CDC sources in Jet are set up as extension modules:
- cdc-debezium: contains all the helper classes we have defined and also allows for the creation of generic Debezium sources (see DebeziumCdcSources)
- cdc-mysql: allows for the creation of MySQL based CDC sources (see MySqlCdcSources)
- cdc-postgres: allows for the creation of PostgreSQL based CDC sources (see PostgresCdcSources)
- more supported databases coming in future versions
cdc-debezium
is the core module. It generates a self-contained JAR
with all dependencies included and is stored in the opt
folder of the
distribution. The cdc-mysql
and cdc-postgres
jars are also in the
opt
folder of the distribution, but they don't contain dependencies,
so have to be put on the classpath together with the cdc-debezium
jar.
For example to make members of a cluster able to work with MySQL CDC
sources, what one needs to do is to move both the
hazelcast-jet-cdc-mysql-VERSION.jar
and the
hazelcast-jet-cdc-debezium-VERSION.jar
from the member's opt
folder
to the lib
folder. That will take care of all external dependencies
too, no need to explicitly deal with Debezium connector jars or anything
else.
Serialization
The helper classes defined in cdc-debezium
, such as ChangeRecord
and
its innards are data objects that need to travel around in Jet
clusters. For that they need to be serializable. Among the
serialization options available in
Jet they
implement the StreamSerializer
and their SerializerHook
gets
registered with the cluster when the cdc-debezium
jar is put on the
classpath (or any of the other, database specific jars, which also
include the core).
Performance
Setup
Initial performance tests have been performed on non-production grade hardware, but results should still be relevant:
- MySQL (v5.7) / PostgreSQL (v11) server running via Docker on a dedicated Ubuntu 19.10 box (quad core i7-6700K CPU @ 4.0GHz, 16GB memory, AMD Radeon R3 SSD drive)

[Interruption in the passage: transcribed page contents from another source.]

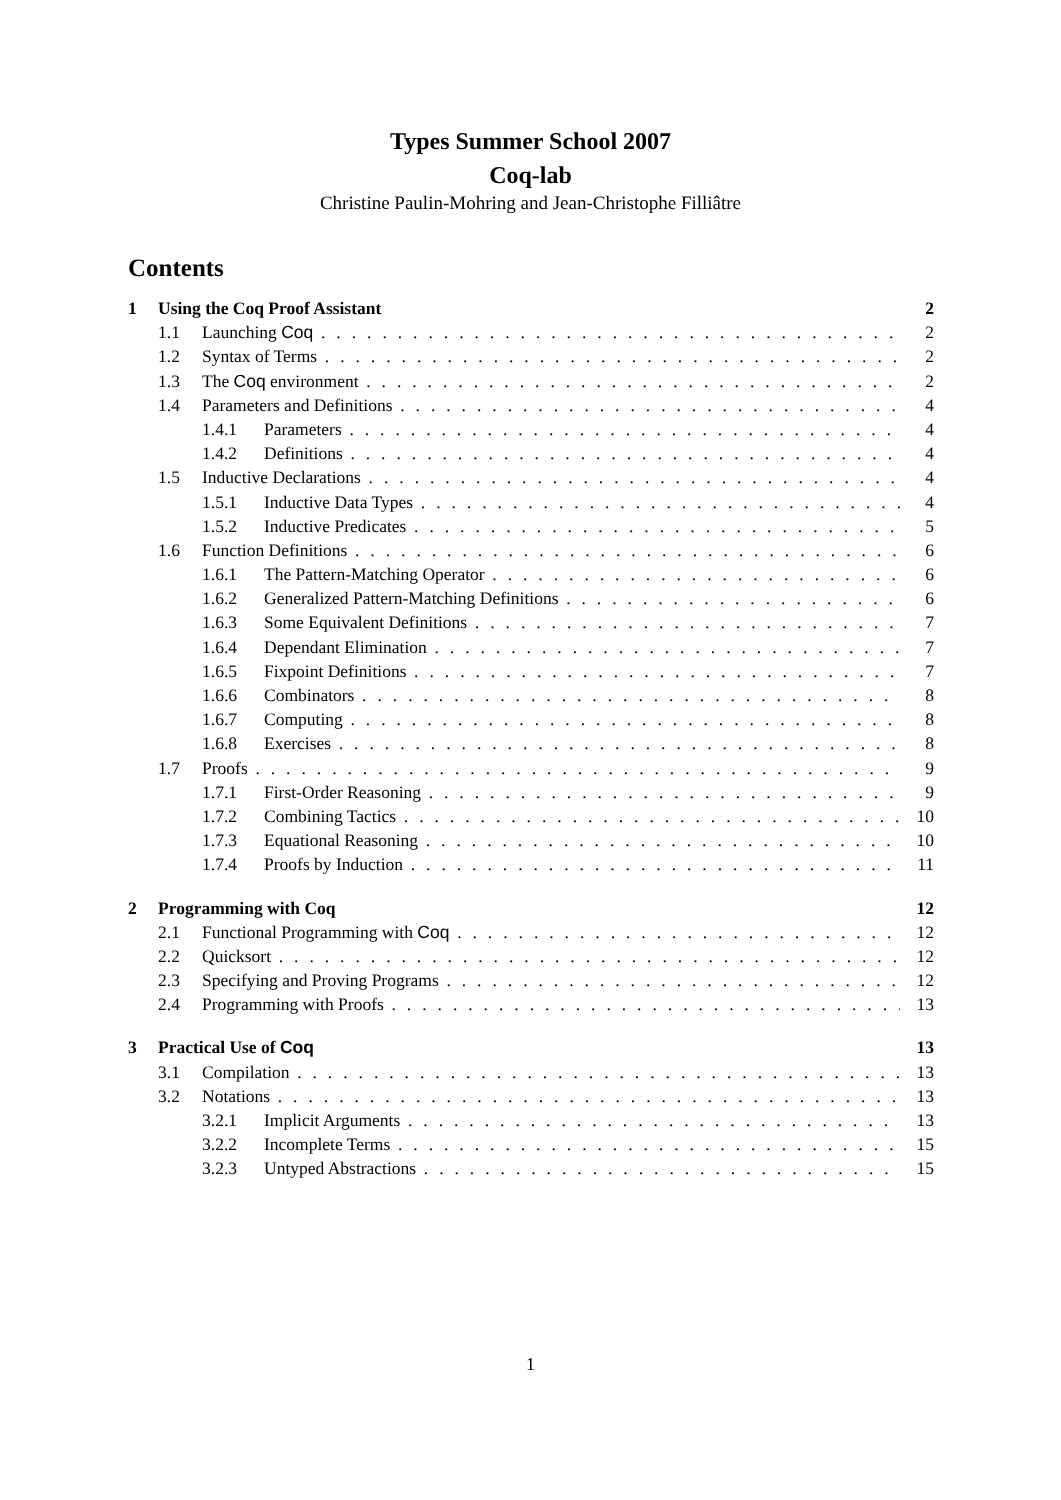Types Summer School 2007
Coq-lab
Christine Paulin-Mohring and Jean-Christophe Filliâtre
Contents
1 Using the Coq Proof Assistant 2
1.1 Launching Coq 2
1.2 Syntax of Terms 2
1.3 The Coq environment 2
1.4 Parameters and Definitions 4
1.4.1 Parameters 4
1.4.2 Definitions 4
1.5 Inductive Declarations 4
1.5.1 Inductive Data Types 4
1.5.2 Inductive Predicates 5
1.6 Function Definitions 6
1.6.1 The Pattern-Matching Operator 6
1.6.2 Generalized Pattern-Matching Definitions 6
1.6.3 Some Equivalent Definitions 7
1.6.4 Dependant Elimination 7
1.6.5 Fixpoint Definitions 7
1.6.6 Combinators 8
1.6.7 Computing 8
1.6.8 Exercises 8
1.7 Proofs 9
1.7.1 First-Order Reasoning 9
1.7.2 Combining Tactics 10
1.7.3 Equational Reasoning 10
1.7.4 Proofs by Induction 11
2 Programming with Coq 12
2.1 Functional Programming with Coq 12
2.2 Quicksort 12
2.3 Specifying and Proving Programs 12
2.4 Programming with Proofs 13
3 Practical Use of Coq 13
3.1 Compilation 13
3.2 Notations 13
3.2.1 Implicit Arguments 13
3.2.2 Incomplete Terms 15
3.2.3 Untyped Abstractions 15
1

- Jet CDC pipeline running in a single node Jet cluster on a MacBook Pro (6 core i7 CPU @ 2.6GHz, 32GB memory, Apple AP0512M SSD)
Results
MySQL
Maximum number of sustained change records that could be produced in the MySQL database (by continuously inserting into and then deleting data from) was around 100,000 rows/second. The Jet job processing all the corresponding CDC events (reading them and mapping them to user data objects) had no problems with keeping up, no lagging behind observed.
Peak even handling rate of the Jet pipeline has been observed around 200,000 records/second. This scenario was achieved by making the connector snapshot a very large table and inserting into the table at peak rate while snapshotting was going on. Once the connector finished snapshotting and switched to reading the binlog the above peak rate seems to be what it's capable of.
Snapshotting seems to be pretty fast too, was observed to happen at around 185,000 rows/second (10 million row table finished in under one minute).
Database Hit
Enabling the binlog on the MySQL database has been observed to produce a 15% performance hit on the number of update/insert/delete events it's able to process.
Enabling global transaction IDs doesn't seem to produce a significant performance impact.
PostgreSQL
Maximum number of sustained change records that could be produced in the database (by continuously inserting into and then deleting data from) was only around 20,000 rows/second.
This rate is much lower than what was possible with MySQL and seems to stem from how logical decoding is implemented by PostgreSQL, namely that it seems to be a single threaded process which doesn't scale much.
We are not sure if this is a technical limitation or is intentionally done so by Postgres to limit the impact of logical replication, since it can be enabled only on the primary server of the Postgres cluster.